• [Aim of the task]
Lines of the listing below that contain the string "with" are to be returned.

• [Source data]
● ● ● ●

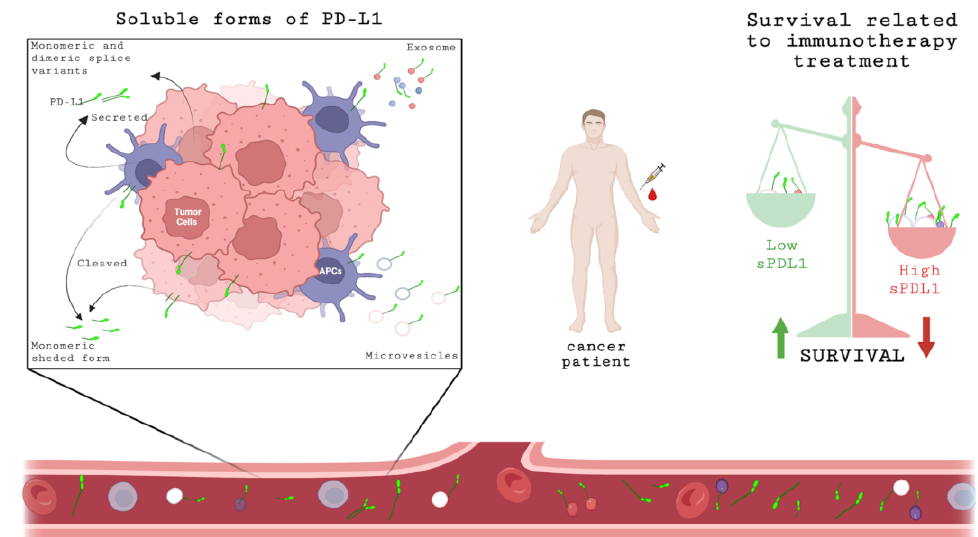
Figure 6. Schematic representation of sPD-L1 expression. Soluble forms of PD-L1 can be released by tumor cells or APCs in different ways: cleaved, secreted monomeric or dimeric splice variants or associated with microvesicles or exosomes. These soluble forms can be detected in serum/plasma.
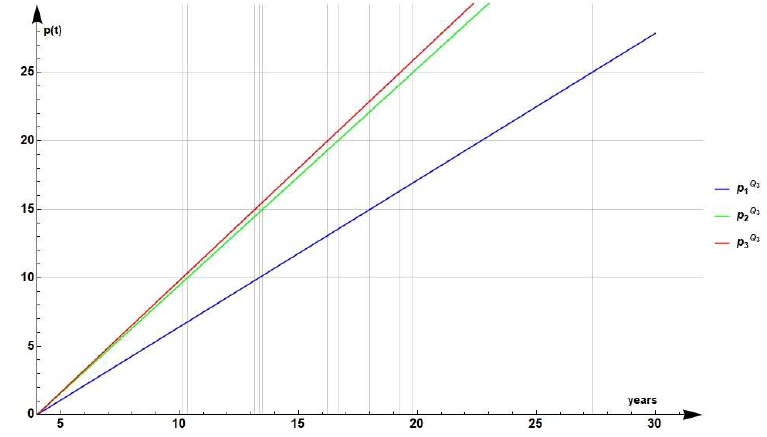
Figure 4. The critical values of the maximum wear percentage—of LG.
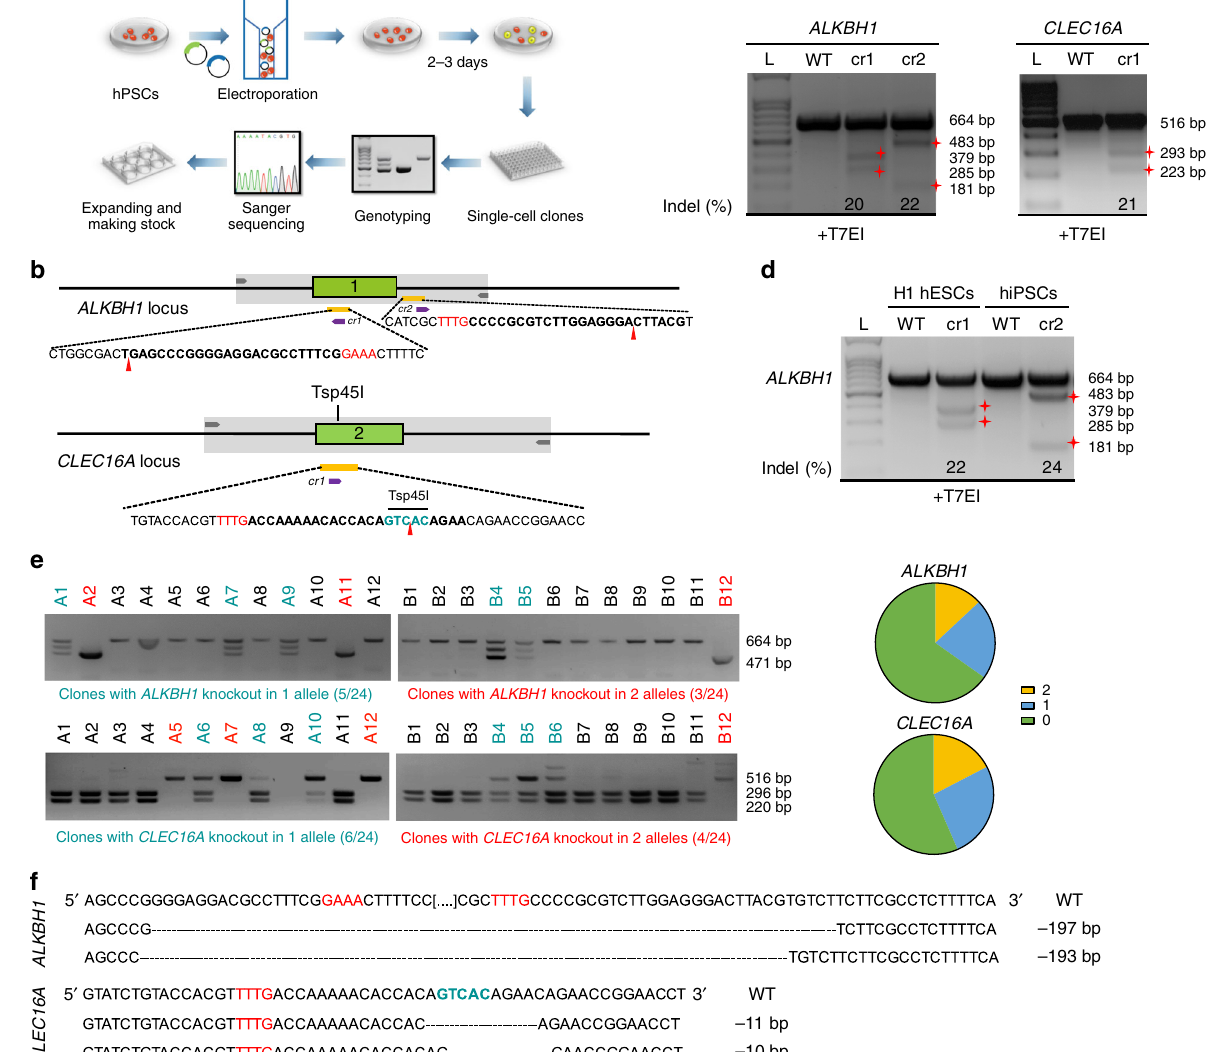
containing the speci fi c crRNA targeting OCT4 , and the knockin template containing an eGFP reporter and a puromycin- resistance cassette. After electroporation, hPSCs were seeded into 48-well plates already added with small molecules. hPSCs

● ● ● ●

• [Task response]
Figure 6. Schematic representation of sPD-L1 expression. Soluble forms of PD-L1 can be released by tumor cells or APCs in different ways: cleaved, secreted monomeric or dimeric splice variants or associated with microvesicles or exosomes. These soluble forms can be detected in serum/plasma.
containing the speci fi c crRNA targeting OCT4 , and the knockin template containing an eGFP reporter and a puromycin- resistance cassette. After electroporation, hPSCs were seeded into 48-well plates already added with small molecules. hPSCs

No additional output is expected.